The balloon fills the space in your stomach, helping you eat smaller meals. It is a non-surgical alternative to bariatric surgery. After determining you are a good candidate, your Mercy team will help you learn new eating habits and establish an exercise routine. We will also guide you through a customized weight loss program.
An intragastric balloon fills the space in your stomach, slowing the passage of food and liquid. It helps you feel full and trains your body to eat smaller meals. Most patients lose significant weight while the balloon is in place. However, the key to long-term success is continued follow-up with your team of Mercy care providers.
They will help you make lifestyle changes and keep up with your commitment to a healthier diet. You may experience nausea, vomiting or abdominal pain in the first few days after a gastric balloon procedure. Over-the-counter medications can help you manage these symptoms. Your doctor may also prescribe antacid medicines to control reflux (heartburn). These symptoms should disappear in three to five days.
The Orbera device has a unique advantage over other intragastric balloons. It does not require anesthesia or a surgical endoscopic procedure for insertion and removal. It can be suitable for obese individuals uncomfortable with endoscopy and anesthesia. However, this feature has the potential to result in inappropriate implantation and increased rates of intolerance.
You should be treated by a skilled medical professional who can carry out the surgery safely and successfully if you want to ensure that your Orbera balloon is implanted properly.

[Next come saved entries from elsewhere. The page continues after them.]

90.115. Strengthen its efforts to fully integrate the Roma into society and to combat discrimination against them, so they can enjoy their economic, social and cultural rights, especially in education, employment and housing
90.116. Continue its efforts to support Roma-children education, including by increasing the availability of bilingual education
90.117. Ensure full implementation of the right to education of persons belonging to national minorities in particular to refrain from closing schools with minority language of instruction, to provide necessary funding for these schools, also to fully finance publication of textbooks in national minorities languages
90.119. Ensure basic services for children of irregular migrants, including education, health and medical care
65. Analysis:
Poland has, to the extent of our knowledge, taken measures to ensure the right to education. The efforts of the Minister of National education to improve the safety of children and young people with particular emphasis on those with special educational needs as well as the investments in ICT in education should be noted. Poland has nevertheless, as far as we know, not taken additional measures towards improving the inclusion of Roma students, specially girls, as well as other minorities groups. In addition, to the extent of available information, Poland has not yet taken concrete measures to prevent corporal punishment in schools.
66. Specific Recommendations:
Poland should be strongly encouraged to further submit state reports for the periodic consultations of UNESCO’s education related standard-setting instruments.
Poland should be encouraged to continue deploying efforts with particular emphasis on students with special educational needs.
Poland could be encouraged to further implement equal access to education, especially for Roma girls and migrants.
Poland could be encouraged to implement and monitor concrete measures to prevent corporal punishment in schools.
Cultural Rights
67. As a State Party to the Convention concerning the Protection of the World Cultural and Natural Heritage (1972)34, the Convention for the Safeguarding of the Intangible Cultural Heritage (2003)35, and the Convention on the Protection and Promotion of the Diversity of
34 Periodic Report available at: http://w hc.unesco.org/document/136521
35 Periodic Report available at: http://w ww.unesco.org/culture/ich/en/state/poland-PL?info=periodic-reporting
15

The Orbera ™ balloon is a temporary, non-surgical way to improve your weight and diabetes control. It consists of a single, deflated silicone balloon that we place in your stomach intragastrically. Once in place, the balloon is inflated with sterilized salt water. The balloon makes you feel fuller more quickly than usual, which decreases your appetite by taking up space in your stomach.
You can consume most things, but you should chew each bite properly and slowly to prevent air from being swallowed. You will also have to drink a lot of fluids to avoid dehydration. You must also take daily multivitamins and calcium supplements while the balloon is in your stomach.
During the procedure, you’ll be given medication to help you relax and a topical anesthetic or lubricant to numb your throat for the endoscope. After examining your esophagus and stomach, we’ll guide the endoscope through your mouth to your stomach. We’ll ensure you don’t have any conditions that would make having a gastric balloon unsafe, such as a large hiatal hernia or stomach ulcers.
The first Scandinavian real-world clinical trial of the Elipse intragastric balloon system proved its feasibility and short-term efficacy for weight loss and diabetes control. Patients lost an average of 3.2 kg per month and improved their glycemic control as measured by reductions in TBWL and HbA1c after 16 weeks and 52 weeks post-balloon placement.
Blood Pressure Control
With the help of professionals, Lisa lost weight, and her blood pressure improved. Now, she eats smaller meals and feels full faster after eating. She also works with her nutritionist to ensure she continues to make healthy choices that support a long-term change in lifestyle and diet.
Before inserting the balloon, a specially trained gastroenterologist will examine your mouth, esophagus and stomach to see if you have conditions that could interfere with having an intragastric balloon (such as a large hiatal hernia or stomach ulcer).
If there are no complications, the doctor will advance the uninflated balloon, about the size of a grapefruit, through the mouth and down the esophagus into the stomach. Once in place, the balloon is filled with saline solution, taking up space and leaving less room for food.
After a short period on a liquid diet, you’ll begin to reintroduce solid foods and follow a long-term diet designed by your nutritionist to help you keep the weight off. Initially, some patients may experience nausea, vomiting or stomach cramping when beginning a new diet.
If these symptoms persist, your doctor will prescribe medications to address them. A BMI of 30 or higher and passing a health exam are requirements for consideration for a gastric balloon. The procedure is not for everyone and isn’t covered by health insurance.
Obstructive sleep apnea is a serious breathing condition that causes you to stop breathing or make choking sounds during sleep. It can leave you feeling exhausted or irritable regularly. Excess weight can cause the fat in your throat to block the airway or compress the soft tissue in your throat and tongue.
Excessive snoring or interrupted breathing during sleep can also indicate this condition. If lifestyle changes and oral devices are not helping you manage your sleep apnea, doctors may recommend surgery to make more space in the throat or reposition the jaw to open the airway. In rare cases, a tracheostomy may be required to insert a tube into the trachea directly.
A flexible telescope, an endoscope, will be inserted down your throat. You will be asked to swallow while the endoscope enters your esophagus (gullet) and stomach. The silicone balloon will be saline-filled through a catheter attached to the endoscope.
It takes up about a third of your stomach and slows down the emptying of your stomach through the valve at the bottom of your stomach (pylorus). The saline will remain in the stomach for six months.